The task ::
Count the lines in the entries below that contain the word "Zapraszamy". Reply with the number alone.

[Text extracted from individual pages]
+ + + + +
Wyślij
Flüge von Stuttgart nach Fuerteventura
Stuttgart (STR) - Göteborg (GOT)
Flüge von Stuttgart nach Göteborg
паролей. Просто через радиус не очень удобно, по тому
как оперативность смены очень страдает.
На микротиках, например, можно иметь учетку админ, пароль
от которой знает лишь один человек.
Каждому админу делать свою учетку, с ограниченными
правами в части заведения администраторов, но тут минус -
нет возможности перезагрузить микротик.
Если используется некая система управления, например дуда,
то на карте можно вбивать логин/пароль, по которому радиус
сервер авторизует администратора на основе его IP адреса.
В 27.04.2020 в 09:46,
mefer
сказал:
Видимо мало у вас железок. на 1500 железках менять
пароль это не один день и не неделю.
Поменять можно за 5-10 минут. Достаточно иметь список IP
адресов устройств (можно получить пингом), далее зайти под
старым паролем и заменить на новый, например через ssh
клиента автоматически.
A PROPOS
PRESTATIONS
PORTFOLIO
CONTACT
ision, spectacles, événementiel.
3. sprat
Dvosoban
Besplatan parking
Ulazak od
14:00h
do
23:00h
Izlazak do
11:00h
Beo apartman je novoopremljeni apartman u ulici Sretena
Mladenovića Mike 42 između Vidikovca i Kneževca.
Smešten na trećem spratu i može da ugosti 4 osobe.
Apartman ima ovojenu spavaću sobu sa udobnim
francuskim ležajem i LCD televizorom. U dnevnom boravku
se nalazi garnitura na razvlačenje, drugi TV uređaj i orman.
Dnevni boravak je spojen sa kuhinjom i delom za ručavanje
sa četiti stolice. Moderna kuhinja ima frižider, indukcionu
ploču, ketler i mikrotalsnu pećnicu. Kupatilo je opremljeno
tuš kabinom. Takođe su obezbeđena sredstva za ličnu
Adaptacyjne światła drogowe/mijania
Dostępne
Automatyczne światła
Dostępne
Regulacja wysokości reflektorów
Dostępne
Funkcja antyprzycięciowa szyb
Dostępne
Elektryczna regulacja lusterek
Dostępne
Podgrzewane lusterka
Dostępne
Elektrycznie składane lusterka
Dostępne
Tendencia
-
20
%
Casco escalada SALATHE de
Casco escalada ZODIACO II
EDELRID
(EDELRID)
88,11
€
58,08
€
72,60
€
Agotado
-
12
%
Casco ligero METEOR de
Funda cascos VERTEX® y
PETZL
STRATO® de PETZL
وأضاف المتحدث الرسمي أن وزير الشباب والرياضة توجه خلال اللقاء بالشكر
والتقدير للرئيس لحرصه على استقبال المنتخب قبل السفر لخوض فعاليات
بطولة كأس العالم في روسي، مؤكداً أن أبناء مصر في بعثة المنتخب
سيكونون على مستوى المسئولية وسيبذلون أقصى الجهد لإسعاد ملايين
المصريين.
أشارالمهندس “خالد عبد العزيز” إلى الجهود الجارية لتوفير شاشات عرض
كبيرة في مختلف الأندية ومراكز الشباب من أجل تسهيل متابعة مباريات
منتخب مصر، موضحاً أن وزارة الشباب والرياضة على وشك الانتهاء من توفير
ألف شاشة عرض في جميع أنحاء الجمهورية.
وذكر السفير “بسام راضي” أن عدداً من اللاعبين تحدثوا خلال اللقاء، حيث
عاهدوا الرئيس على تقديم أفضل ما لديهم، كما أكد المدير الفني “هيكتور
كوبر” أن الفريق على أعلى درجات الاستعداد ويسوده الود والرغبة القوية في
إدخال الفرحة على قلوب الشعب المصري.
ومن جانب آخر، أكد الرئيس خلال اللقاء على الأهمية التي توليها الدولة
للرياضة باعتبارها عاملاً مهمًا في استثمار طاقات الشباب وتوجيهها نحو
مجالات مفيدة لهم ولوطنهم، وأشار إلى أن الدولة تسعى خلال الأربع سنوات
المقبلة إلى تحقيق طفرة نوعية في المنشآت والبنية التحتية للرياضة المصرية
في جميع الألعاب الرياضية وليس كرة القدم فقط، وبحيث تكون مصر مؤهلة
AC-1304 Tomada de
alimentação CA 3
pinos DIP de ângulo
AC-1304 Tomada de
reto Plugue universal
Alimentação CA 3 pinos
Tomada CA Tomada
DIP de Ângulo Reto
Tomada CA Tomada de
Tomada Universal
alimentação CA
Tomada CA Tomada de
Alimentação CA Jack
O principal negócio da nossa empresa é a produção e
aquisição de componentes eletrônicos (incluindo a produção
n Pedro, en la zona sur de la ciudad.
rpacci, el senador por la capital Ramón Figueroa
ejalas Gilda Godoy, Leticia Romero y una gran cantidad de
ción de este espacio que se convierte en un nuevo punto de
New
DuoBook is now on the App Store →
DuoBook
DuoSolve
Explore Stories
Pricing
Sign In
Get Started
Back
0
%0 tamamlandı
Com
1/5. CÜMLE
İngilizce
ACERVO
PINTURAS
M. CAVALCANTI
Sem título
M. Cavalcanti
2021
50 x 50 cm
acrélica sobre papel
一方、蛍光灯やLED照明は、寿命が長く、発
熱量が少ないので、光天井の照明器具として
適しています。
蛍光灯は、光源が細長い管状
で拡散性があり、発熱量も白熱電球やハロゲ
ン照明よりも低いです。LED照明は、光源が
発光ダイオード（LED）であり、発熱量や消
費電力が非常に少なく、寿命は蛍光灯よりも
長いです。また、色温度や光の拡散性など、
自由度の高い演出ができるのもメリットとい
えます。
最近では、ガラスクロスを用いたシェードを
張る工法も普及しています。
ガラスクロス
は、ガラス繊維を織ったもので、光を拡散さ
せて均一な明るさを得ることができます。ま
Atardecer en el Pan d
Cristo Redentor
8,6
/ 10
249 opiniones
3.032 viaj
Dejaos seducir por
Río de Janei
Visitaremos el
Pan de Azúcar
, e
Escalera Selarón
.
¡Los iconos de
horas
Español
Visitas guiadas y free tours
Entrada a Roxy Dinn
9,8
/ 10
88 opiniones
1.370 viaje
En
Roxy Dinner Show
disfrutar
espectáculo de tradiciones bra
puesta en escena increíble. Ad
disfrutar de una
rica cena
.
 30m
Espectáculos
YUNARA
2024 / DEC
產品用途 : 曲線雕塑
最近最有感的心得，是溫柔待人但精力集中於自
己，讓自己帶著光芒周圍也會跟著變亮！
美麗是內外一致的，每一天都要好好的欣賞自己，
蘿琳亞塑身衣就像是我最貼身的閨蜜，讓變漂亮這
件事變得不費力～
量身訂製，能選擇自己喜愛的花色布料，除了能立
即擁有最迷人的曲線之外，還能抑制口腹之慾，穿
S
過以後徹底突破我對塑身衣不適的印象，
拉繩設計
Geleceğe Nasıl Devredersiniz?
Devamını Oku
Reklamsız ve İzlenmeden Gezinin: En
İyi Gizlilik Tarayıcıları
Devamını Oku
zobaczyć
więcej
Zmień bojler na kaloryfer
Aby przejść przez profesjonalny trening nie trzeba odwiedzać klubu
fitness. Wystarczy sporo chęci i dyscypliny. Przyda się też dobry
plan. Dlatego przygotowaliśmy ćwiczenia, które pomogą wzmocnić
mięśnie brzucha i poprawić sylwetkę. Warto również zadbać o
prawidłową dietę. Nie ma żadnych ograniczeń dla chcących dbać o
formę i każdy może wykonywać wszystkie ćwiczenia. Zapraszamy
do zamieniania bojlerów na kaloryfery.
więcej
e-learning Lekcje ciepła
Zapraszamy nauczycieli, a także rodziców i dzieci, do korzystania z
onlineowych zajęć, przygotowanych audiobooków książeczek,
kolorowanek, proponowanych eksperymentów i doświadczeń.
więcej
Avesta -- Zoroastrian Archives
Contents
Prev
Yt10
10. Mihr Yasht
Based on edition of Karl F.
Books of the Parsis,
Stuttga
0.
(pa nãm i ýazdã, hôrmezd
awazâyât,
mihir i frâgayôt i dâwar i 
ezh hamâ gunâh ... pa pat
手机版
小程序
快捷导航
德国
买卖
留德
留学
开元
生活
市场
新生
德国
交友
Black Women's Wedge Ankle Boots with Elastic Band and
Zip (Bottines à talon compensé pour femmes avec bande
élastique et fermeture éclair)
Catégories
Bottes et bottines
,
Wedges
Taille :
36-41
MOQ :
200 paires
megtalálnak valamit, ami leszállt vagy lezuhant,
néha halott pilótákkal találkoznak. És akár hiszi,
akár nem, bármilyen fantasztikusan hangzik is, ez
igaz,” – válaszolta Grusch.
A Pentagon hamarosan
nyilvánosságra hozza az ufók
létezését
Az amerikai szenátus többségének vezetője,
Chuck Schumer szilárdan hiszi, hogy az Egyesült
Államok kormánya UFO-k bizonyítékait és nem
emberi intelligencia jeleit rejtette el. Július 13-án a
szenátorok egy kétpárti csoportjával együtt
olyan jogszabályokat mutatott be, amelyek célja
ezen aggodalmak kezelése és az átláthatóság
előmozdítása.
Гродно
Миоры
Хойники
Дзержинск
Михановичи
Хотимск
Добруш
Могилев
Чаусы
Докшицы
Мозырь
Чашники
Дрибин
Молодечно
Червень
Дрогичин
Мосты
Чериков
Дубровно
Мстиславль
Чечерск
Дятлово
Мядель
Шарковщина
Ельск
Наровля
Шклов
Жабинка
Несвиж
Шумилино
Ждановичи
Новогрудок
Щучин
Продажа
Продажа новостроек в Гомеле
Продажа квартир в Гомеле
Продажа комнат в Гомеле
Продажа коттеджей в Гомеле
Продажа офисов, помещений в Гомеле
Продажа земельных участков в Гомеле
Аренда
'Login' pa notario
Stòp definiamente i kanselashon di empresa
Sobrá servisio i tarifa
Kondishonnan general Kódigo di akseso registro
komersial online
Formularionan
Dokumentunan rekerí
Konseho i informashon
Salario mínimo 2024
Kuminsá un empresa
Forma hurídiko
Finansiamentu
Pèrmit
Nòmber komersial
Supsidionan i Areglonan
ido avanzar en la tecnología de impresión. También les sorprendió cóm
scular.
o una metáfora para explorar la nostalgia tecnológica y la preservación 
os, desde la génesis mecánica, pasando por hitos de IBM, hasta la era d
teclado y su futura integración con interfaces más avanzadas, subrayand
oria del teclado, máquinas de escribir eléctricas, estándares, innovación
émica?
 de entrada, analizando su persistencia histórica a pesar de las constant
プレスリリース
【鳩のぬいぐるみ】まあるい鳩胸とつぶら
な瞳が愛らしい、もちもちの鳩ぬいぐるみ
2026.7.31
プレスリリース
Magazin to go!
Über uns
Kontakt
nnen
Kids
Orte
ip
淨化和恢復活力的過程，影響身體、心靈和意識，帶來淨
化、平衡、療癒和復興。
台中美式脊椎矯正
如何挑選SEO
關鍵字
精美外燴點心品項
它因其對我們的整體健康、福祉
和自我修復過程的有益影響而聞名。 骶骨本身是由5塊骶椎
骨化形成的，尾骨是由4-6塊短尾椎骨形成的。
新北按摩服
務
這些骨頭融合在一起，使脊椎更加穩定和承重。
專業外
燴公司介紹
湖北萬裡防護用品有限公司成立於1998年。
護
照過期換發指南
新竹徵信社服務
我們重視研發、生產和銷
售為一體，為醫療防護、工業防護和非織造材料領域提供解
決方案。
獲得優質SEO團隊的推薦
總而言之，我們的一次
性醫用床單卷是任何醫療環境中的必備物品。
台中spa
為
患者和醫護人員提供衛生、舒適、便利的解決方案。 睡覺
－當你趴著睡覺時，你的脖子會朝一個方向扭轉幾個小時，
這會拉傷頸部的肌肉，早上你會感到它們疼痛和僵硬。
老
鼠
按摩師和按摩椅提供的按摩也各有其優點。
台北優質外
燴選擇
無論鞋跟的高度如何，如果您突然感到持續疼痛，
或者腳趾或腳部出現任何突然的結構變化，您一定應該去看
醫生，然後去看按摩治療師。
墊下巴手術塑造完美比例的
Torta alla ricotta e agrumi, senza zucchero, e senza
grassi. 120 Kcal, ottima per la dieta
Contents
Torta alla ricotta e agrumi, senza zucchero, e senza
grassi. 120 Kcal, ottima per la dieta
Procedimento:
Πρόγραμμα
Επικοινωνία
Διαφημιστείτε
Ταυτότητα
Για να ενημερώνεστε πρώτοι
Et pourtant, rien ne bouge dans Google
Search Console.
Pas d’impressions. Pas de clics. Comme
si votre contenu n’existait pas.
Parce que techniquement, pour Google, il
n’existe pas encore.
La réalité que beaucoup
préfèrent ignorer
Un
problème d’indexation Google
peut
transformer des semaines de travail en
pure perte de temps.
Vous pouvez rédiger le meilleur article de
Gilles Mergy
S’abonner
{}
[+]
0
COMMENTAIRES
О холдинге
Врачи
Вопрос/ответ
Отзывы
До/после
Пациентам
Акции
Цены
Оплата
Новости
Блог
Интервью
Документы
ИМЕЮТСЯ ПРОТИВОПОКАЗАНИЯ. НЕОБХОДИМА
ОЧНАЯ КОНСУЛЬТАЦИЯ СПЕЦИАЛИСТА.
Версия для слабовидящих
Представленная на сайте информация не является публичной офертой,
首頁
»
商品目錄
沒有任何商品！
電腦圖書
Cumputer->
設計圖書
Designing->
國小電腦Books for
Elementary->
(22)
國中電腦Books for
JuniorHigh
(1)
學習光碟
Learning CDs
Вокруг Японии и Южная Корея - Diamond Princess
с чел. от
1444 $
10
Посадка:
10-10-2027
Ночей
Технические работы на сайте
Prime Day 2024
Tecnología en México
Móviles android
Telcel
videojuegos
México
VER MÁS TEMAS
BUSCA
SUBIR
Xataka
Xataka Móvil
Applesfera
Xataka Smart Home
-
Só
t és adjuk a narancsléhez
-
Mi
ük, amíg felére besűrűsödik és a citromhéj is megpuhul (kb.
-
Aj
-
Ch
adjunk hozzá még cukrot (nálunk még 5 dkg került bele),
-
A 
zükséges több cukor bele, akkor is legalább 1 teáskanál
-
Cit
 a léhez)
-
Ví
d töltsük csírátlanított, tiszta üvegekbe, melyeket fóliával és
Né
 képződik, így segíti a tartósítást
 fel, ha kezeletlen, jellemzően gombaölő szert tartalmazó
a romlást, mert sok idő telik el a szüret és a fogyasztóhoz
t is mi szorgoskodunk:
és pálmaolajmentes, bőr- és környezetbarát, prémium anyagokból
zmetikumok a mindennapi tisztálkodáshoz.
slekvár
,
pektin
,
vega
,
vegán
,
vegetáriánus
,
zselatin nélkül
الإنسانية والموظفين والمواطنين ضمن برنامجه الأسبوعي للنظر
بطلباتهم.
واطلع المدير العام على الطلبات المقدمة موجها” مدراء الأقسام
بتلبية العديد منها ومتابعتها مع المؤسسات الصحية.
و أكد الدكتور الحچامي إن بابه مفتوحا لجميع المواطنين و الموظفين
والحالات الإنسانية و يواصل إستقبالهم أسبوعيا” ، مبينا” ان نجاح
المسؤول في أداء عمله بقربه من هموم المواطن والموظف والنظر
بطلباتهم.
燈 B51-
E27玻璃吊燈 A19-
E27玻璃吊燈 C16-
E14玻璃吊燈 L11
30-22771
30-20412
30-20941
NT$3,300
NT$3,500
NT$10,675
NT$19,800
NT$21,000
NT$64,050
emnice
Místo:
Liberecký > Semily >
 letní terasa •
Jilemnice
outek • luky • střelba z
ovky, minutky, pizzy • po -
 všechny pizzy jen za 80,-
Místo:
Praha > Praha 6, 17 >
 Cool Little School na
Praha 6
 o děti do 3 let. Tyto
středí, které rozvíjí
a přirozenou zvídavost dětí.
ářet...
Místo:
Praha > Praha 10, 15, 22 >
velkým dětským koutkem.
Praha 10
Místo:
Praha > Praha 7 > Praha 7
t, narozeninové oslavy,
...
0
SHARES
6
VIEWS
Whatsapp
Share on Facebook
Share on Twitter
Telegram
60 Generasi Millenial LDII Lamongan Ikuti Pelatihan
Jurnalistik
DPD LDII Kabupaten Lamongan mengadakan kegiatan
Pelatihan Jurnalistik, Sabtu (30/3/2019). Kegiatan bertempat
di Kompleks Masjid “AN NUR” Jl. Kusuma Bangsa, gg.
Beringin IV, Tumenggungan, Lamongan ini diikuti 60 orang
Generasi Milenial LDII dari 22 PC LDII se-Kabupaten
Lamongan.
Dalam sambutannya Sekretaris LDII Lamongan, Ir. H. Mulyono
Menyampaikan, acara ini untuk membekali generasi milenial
+ + + + +
Your solution ::
2